Textteil>
■ ■ ■
Das alles erfahren wir am ersten Tag unseres Besuchs bei USM in Bühl. Am nächsten Tag erwartet uns die Besichtigung des Werkes, in dem alle in Deutschland verkauften Möbel zusammen gebaut werden. Doch vorher geht es erst einmal ins Hotel, ein luxuriöses Hotel im Herzen Baden Badens. Hier entsteht das Gruppenfoto auf der Treppe. Die Geschäftsführerin von USM begleitet uns an diesem Abend und hat auch das Restaurant ausgewählt, in dem wir hervorragend essen: ein Tarte aus Tomate und Mozzarella mit Basilikum und Parmaschinken, danach Zander- oder Rinderfilet mit lila Kartoffelpüree und Zuckerschoten mit Safranschaum bzw. grünen Bohnen und Portweinjus. Das Dessert habe ich ihnen fotografiert. Der Geschmack war so wie es aussieht, nein eigentlich besser! Einige gehen dann ins Casino, wie es sich gehört in Baden Baden, die anderen trinken an der Bar im Hotel einen Gute-Nacht-Drink und hören dabei live Loungemusik. Angenehm erschöpft von dem ereignisreichen Tag legen wir uns in raschelnde Fünf-Sterne-Betten.

Am nächsten Morgen geht's leider weiter - wir sind uns einig: wir wollen hier bleiben. Die Sonne scheint, es ist warm, ein prachtvoller Herbsttag! Baden Baden so vornehm, grün und unaufregend - nach hektischen Wiesn- und Messezeiten eine wahre Wohltat.
■ ■ ■
Datenteil>
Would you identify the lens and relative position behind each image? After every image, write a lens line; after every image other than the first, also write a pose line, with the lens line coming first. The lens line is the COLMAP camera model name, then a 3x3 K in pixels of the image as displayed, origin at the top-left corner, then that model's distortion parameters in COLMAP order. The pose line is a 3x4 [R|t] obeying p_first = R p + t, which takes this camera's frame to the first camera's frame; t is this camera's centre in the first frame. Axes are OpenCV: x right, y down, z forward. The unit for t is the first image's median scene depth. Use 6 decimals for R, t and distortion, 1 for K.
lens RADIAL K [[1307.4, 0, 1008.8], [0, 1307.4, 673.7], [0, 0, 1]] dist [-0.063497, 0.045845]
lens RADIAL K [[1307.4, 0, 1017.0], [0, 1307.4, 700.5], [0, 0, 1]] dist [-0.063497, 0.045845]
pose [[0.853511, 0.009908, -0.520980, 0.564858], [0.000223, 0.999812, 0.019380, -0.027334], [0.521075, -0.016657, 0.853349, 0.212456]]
■ ■ ■
Aufgabenstellung>
Setzen Sie den Reisebericht über den Besuch bei USM im Anschluss an seinen letzten Satz fort.

Musterlösung>
Doch auch bei USM fühlen wir uns wieder sehr wohl. Heute hören wir die Firmenphilosophie in Bezug auf Nachhaltigkeit - ein Thema, welches man zunächst bei Möbeln nicht erwartet, aber welches sich als enorm naheliegend herausstellt: alle Teile werden aus recyceltem Stahl gefertigt, alle Möbel sind mit sich selbst austauschbar, sodass man eine verkratzte Front nach hinten schrauben kann, abgegebene Möbel werden auf dem „Gebraucht-Markt" zu 75% wieder verkauft und wird tatsächlich einmal ein USM-Möbel entsorgt, wird auch das wieder zu 100% recycelt. Die Abwärme der Lackbrennerei wird zum heizen genutzt, und auf Verpackung beim Transport wird so gut wie komplett verzichtet. Das Gebäude - natürlich auch von Fritz Haller, wurde im vergangenen Jahr energetisch saniert und bitet nun den Mitarbeitern in Verwaltung und in den Montagehallen einen zeitgemäßen Komfort bei niedrigstem Energieverbrauch. Die Größzügigkeit durch Deckenhöhe und Glasfassade erzeugt eine extrem angenehme Arbeitsatmosphäre. Und der Schall ist kein Problem im Großraumbüro: da muss man nur ein paar der USM-Möbel mit Akustikelemten ausstatten, dann passt auch das. Nach dem Mittagsimbiss bei USM sucht sich noch jeder schnell sein Lieblingsmöbel aus und lässt sich bei den vielen Möglichkeiten von Jürgen Dornberger beraten, der in Süddeutschland für den Vertrieb zuständig ist.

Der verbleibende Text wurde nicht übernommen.